Your goal: Extend the court order below on Evropaïki Dynamiki's appeal, picking up right after its final sentence.

Given text:

36.Finally, as regards the fifth limb of the second part of the first ground of appeal, challenging the finding made at paragraph 98 of the judgment under appeal, as regards the case giving rise to the judgment of the General Court in Case T‑345/03 Evropaïki Dynamiki v Commission, a case in which non-communication of the NCTS source-code had been a factor which led the General Court to annul the Commission’s decision excluding the appellant’s tender, it must be noted that, at paragraph 98 of the judgment at present under appeal, the General Court drew a distinction with regard to the facts of that earlier case on the ground that, in it, the call for tenders had concerned availability and development of the existing system Cordis, whereas, in the present case, the facts concerned a call for tenders in respect of the development of a new system.
37.37 Evropaïki Dynamiki disputes that factual assessment by the General Court, but merely claims that those cases are equivalent, without setting out reasons for its disagreement on this point.
38.38 This limb of the second part of the first ground of appeal is, therefore, in the light of the case-law cited at paragraph 18 of the present order, clearly inadmissible.
39.39 In those circumstances, the second part of the first ground of appeal is in part clearly inadmissible and in part clearly unfounded.
40.Consequently, the first ground of appeal raised by Evropaïki Dynamiki must be rejected.
41.41 Evropaïki Dynamiki submits that the General Court erred, at paragraphs 132 to 142 of the judgment under appeal, in finding that the Commission had supplied sufficient information to make it possible for that company to assert its rights and to enable the General Court to exercise its judicial review of the contested decision. Evropaïki Dynamiki maintains, first, that the Commission failed to provide the information which it had asked for concerning the reasons for the rejection of its tender as well as the relative advantages of the successful tender and, second, that it should have received a copy of the report of the evaluation committee which the contracting authority had set up for the purpose of awarding the contract at issue (‘the evaluation committee’), in accordance with paragraph 135 of the General Court’s judgment of 10 September 2008 in Case T-59/05 Evropaïki Dynamiki v Commission.
42.42 The Commission takes the view that the judgment under appeal is not vitiated by any error in this regard.
43.43 Firstly, so far as concerns the allegation that the information and details requested from the Commission by Evropaïki Dynamiki were communicated to the latter in a manner which was insufficient to enable it to identify the reasons why its tender had been rejected, it should be pointed out that, although the contracting authority is obliged to transmit to a tenderer all the relevant factors on which it based its decision, it is not for that tenderer to dictate the form and content of that transmission.

Information supplied:
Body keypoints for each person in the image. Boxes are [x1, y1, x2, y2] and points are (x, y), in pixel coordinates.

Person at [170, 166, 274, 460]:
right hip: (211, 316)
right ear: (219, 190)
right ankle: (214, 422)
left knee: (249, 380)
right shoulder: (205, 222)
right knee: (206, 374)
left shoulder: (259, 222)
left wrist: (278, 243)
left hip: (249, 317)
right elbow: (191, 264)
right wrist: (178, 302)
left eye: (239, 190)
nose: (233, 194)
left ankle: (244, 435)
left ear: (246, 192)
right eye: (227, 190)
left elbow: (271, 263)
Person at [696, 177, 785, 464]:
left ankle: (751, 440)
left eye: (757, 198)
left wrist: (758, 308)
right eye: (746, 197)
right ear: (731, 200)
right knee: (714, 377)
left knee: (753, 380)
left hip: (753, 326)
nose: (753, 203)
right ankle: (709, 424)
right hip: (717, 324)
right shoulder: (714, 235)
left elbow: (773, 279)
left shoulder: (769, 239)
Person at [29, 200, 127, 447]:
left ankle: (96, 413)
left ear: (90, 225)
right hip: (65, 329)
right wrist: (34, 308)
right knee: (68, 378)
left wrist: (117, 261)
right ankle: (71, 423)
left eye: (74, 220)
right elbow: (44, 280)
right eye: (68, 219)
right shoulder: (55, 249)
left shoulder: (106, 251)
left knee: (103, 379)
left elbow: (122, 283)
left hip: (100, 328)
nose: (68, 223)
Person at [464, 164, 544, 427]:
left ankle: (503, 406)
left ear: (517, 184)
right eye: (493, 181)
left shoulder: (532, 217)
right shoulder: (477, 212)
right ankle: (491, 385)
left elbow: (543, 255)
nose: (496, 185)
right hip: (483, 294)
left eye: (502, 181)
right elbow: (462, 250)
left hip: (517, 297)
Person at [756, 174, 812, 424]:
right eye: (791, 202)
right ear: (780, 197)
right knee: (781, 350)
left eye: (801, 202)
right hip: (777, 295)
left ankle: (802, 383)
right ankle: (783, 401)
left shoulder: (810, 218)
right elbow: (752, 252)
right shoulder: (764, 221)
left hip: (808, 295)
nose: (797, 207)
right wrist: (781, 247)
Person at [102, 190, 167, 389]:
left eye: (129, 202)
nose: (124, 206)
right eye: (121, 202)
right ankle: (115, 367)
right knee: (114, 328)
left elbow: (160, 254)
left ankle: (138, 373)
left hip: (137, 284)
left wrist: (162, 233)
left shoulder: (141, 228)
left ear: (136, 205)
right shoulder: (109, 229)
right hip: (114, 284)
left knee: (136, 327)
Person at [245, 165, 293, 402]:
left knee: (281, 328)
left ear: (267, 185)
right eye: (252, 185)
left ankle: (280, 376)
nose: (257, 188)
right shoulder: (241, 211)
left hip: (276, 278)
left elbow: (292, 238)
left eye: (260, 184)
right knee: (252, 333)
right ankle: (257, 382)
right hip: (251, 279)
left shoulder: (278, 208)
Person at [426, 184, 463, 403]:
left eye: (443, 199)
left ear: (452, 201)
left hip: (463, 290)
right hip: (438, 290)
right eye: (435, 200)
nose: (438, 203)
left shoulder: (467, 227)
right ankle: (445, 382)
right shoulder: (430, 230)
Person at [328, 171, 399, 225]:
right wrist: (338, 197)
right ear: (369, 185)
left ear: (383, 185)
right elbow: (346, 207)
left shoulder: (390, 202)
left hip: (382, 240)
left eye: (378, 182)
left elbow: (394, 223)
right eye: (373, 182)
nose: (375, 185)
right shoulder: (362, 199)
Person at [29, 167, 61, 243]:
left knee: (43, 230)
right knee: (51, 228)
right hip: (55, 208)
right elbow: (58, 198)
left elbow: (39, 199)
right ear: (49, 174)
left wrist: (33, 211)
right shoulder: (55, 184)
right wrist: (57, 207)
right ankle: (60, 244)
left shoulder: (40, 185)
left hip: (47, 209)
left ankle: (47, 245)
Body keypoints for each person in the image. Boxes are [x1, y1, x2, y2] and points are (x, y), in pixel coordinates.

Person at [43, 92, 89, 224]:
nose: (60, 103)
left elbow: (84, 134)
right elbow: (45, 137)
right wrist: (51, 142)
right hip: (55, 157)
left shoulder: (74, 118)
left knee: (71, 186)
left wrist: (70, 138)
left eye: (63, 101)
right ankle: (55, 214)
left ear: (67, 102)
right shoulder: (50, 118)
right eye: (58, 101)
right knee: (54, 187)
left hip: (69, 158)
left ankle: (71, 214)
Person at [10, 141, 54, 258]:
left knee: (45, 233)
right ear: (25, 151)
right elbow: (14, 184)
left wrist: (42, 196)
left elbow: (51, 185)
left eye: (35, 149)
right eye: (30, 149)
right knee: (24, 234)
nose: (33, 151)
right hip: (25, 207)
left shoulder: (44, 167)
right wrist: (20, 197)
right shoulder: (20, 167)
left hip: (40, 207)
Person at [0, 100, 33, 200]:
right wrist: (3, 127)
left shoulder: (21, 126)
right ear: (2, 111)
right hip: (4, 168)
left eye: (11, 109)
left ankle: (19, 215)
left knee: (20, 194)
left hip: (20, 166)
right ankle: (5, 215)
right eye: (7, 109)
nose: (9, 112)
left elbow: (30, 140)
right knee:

Answer below:
44.44 In this respect, it must be stated that the General Court acted correctly in law in taking the view, at paragraph 140 of the judgment under appeal, that, by communicating, first, the essential grounds for the rejection of Evropaïki Dynamiki’s tender, and, subsequently, the sufficiently detailed extract from the evaluation committee’s report, the Commission had provided, to the requisite legal standard, the reasons why the tender submitted by the consortium to which that company belonged had been rejected.
45.45 In that regard, that second ground of appeal does not contain any argument capable of calling into question that assessment of the General Court.
46.46 Secondly, as regards the judgment of the General Court in Case T‑59/05 in Evropaïki Dynamiki v Commission, to which Evropaïki Dynamiki refers in this ground of appeal, it must be stated that it does not follow from paragraphs 131 to 135 of that judgment that the transmission of a copy of the evaluation committee’s report to those tenderers which have requested it is a prerequisite for accepting that the contracting authority has fulfilled its obligation to state the reasons for its decision rejecting the tender.
47.47 That judgment cannot therefore reinforce the second ground raised by Evropaïki Dynamiki in support of its appeal and, consequently, that ground of appeal must be rejected as being clearly unfounded.
48.48 Evropaïki Dynamiki claims that the General Court, at paragraphs 104 to 116 of the judgment under appeal, erred in taking the view that Evropaïki Dynamiki had not demonstrated that the award criteria were vague and subjective, given that, in light of the uncertainty as to the scope of the work and the degree of potential re-use of the NCTS, no tenderer could reasonably have produced its tender. Evropaïki Dynamiki considers that the use of criteria that are not well specified in a call for tenders and the contract notice constitutes a breach of Article 97(1) of the Financial Regulation and of Article 17(1) of Directive 92/50 and that such criteria cannot be used when the tenders are being evaluated by the contracting authorities.
49.49 The Commission contends that this ground is inadmissible and, in any event, wholly unfounded.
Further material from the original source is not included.